The Brothers Grimm story "Snow White and the Seven Dwarfs" has a long history of being performed in plays and movies.

We've all heard the catch phrase: "Mirror, mirror on the wall, who's the fairest of them all?"

The line from the classic fairy tale is uttered by the Evil Queen and stepmother who is jealous of the younger Snow White's beauty.

The new film "Mirror, Mirror"is the latest production of the famous yarn. It features a goofy charm with some witty political and cultural satire thrown in for good measure. Julia Roberts plays the nasty Queen with sarcastic relish. Nathan Lane is her fawning henchman who reluctantly implements her orders.

Beautiful Lily Collins is Princess Show White, whose rightful place on the throne has been usurped by the evil Queen. Armie Hammer plays the handsome prince hoping to rescue the princess. But the legendary seven dwarfs often steal the show with their swashbuckling exploits and good humor.

First-rate special effects and production values give a rich look to the enchanting scenes. There are plenty of familiar elements at work here. It may not be great cinema, but there's enough originality and snappy dialogue to make it an amusing diversion for many viewers.


'Bike' gets the heart racing

In this excellent little story from Belgium,"The Kid with a Bike"is Cyril, an 11-year-old foster child trying to find his father.

With unwavering tenacity and manic energy, he refuses to believe his papa could have actually abandoned him and sold his bike; he must see it for himself. And even then, he refuses to accept the truth.

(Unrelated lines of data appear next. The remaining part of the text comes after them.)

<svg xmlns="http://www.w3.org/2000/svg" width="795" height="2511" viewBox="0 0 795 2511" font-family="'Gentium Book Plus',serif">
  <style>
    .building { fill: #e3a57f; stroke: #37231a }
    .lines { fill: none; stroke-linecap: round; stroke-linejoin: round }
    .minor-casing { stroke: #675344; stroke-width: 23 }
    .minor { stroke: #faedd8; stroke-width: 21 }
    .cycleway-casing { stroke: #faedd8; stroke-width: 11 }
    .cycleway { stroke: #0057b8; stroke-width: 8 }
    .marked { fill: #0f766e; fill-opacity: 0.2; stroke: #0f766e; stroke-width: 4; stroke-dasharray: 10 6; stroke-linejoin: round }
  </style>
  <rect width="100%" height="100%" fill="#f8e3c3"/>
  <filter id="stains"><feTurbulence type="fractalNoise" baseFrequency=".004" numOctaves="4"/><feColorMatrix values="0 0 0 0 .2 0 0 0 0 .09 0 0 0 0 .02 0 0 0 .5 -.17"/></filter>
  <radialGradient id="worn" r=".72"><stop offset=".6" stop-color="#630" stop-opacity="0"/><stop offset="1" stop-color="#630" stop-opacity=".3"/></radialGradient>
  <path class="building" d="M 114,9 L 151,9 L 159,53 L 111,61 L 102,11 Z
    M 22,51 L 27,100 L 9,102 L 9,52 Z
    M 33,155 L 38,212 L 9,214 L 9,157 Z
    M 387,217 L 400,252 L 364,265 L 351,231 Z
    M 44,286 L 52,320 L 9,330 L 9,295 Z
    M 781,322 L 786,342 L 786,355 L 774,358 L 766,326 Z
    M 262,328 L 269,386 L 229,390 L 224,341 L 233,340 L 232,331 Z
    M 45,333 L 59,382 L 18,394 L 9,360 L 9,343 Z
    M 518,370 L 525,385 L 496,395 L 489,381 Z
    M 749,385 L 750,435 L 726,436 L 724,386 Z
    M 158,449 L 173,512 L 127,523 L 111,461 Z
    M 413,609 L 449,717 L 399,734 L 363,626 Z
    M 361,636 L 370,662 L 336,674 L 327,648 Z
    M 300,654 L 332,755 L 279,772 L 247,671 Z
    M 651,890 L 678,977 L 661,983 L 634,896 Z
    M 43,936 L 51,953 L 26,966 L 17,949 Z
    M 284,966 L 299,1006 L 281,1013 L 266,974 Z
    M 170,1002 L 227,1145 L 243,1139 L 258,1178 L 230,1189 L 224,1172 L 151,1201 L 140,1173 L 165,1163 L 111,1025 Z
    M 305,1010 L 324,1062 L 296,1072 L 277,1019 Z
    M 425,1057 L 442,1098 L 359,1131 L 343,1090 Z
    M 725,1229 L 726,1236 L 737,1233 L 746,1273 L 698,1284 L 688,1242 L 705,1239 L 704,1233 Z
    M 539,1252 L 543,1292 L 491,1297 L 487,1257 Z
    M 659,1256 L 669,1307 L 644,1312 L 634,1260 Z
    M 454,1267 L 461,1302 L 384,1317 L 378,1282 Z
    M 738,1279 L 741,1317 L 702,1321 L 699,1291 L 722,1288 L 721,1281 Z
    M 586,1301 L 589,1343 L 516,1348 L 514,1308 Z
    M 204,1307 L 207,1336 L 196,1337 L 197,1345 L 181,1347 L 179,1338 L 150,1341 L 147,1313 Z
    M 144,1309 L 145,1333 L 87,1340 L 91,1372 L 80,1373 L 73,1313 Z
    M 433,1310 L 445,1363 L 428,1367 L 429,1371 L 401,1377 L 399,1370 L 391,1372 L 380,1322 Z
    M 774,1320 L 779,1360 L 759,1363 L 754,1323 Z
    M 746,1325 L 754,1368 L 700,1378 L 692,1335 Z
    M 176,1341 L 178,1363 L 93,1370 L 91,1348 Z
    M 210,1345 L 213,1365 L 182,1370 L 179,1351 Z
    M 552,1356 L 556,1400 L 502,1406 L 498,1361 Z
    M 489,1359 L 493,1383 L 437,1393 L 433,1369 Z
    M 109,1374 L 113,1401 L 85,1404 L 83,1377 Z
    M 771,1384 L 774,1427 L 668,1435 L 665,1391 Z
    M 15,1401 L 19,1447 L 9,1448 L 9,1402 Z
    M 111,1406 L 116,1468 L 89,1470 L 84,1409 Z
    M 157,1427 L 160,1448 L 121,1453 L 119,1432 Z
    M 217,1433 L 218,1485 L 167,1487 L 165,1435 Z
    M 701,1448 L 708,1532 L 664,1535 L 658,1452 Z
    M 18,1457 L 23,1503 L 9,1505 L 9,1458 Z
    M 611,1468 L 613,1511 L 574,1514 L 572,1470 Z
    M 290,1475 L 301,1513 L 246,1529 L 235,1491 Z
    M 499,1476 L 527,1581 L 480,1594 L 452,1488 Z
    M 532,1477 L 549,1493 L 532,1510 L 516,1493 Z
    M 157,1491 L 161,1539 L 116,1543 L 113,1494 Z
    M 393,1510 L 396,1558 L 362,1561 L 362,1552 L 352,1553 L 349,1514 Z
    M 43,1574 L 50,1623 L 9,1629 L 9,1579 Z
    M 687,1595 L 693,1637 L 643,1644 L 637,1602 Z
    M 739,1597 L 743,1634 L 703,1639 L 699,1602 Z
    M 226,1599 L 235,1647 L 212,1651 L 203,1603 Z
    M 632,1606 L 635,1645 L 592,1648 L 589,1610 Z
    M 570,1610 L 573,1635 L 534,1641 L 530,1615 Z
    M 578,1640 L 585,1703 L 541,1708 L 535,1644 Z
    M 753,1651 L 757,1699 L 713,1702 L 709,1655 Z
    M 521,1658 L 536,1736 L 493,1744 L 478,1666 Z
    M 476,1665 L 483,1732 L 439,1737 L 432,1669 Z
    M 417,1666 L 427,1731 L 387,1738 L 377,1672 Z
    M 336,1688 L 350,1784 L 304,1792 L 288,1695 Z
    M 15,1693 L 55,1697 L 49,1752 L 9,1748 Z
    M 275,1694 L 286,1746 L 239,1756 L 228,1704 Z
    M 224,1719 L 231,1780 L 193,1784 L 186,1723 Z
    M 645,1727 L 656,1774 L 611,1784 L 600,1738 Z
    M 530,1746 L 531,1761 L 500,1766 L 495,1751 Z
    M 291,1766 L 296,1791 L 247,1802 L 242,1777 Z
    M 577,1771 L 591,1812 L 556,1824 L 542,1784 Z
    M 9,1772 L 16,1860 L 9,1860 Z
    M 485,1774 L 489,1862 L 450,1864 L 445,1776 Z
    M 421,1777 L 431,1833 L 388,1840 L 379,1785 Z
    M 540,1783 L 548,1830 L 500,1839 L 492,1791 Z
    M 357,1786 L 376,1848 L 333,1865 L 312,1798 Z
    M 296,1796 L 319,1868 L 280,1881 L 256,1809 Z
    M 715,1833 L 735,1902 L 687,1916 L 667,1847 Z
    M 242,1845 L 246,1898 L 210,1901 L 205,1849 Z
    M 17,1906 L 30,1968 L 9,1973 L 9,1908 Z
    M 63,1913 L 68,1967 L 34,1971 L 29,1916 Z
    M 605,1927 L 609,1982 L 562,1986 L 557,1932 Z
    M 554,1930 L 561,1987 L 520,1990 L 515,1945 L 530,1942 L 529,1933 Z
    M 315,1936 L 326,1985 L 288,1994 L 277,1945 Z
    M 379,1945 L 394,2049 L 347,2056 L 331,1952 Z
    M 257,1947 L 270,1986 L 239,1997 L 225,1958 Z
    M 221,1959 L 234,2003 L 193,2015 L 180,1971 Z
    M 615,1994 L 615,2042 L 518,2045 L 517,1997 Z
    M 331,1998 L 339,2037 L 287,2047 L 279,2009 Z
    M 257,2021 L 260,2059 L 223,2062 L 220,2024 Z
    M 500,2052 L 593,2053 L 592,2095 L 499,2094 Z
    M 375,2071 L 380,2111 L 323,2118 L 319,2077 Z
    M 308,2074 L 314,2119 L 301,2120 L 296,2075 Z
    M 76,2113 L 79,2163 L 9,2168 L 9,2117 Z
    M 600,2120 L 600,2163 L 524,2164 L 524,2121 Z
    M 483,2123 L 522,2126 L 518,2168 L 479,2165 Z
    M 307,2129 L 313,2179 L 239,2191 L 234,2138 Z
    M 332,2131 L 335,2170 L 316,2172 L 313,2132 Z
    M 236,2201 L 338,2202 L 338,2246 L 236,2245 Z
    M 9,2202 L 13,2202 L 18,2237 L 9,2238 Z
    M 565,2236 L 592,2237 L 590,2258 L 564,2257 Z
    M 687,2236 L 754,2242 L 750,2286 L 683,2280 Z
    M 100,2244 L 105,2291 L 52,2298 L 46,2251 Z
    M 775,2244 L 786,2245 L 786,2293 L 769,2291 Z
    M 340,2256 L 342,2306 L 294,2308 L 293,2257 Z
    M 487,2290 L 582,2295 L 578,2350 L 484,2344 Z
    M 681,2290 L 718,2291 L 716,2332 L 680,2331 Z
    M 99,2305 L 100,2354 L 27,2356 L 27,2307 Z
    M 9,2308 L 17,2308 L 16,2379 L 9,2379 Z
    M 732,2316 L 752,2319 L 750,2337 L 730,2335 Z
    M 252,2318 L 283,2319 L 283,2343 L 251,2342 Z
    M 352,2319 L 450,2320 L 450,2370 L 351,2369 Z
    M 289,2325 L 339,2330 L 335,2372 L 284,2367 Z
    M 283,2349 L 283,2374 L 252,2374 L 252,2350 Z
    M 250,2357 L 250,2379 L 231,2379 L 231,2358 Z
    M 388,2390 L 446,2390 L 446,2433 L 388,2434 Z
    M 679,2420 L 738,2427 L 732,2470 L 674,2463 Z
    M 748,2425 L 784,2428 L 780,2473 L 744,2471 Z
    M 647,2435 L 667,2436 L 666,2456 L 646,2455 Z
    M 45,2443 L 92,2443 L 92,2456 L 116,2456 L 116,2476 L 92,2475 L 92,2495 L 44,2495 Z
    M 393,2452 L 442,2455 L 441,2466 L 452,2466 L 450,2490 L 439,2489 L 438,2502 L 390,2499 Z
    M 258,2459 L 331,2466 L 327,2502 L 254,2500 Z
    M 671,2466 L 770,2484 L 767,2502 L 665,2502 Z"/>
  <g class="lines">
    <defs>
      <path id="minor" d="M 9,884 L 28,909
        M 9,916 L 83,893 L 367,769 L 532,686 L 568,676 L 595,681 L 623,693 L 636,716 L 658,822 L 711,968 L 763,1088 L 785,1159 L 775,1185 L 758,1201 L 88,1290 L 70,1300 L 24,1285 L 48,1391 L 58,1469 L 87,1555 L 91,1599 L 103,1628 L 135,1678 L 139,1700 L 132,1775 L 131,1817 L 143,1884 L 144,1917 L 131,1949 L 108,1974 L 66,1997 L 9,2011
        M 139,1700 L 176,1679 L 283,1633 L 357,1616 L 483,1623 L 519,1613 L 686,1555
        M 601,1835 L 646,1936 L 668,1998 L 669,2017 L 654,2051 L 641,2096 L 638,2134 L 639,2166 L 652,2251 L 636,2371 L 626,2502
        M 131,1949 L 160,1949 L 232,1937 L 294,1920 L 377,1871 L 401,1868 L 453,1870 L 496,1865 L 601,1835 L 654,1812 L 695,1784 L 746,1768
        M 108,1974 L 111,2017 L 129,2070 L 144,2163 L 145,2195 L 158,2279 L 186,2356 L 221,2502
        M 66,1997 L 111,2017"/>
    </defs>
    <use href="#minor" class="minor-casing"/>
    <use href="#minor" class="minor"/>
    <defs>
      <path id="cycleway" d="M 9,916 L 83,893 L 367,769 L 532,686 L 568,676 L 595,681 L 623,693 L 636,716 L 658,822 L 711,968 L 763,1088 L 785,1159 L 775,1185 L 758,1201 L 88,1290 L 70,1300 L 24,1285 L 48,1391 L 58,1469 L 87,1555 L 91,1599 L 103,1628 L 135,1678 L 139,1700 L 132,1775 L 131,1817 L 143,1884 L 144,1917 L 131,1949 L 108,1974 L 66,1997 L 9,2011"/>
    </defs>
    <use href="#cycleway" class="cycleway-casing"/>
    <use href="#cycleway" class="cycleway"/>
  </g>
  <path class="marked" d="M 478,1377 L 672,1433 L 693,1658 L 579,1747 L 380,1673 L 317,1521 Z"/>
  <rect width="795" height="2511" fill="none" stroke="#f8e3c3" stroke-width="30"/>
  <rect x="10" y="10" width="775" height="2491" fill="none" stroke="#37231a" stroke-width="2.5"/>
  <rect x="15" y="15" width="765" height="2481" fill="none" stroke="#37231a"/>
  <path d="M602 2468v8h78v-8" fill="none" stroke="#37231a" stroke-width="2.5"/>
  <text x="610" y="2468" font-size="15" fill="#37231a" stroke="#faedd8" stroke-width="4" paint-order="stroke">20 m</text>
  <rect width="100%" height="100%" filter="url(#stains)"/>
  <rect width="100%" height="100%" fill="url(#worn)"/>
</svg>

Cyril is reunited with his beloved bike through a random kindness by a stranger, Samantha (Cecile de France). Cyril boldly asks if he can stay at her place on weekends, and she surprisingly agrees.

Thomas Doret gives an intensely convincing performance as this willful boy and is present in virtually every scene. You worry for him, are annoyed by him, and your heart breaks for him in his search for love and acceptance.

While Cyril's every thought and emotion is plainly visible, it is Samantha who is a mystery. We are never told why she went to the trouble of finding the boy's bike, why she took him in as a foster parent, or why she chose to keep Cyril in her life even over her boyfriend.

It's yet another facet in this quietly compelling film that makes it so rewarding.

JOHN DEPKO is a retired senior investigator for the Orange County public defender's office. He lives in Costa Mesa and works as a licensed private investigator.

SUSANNE PEREZ lives in Costa Mesa and is an executive assistant for a company in Irvine.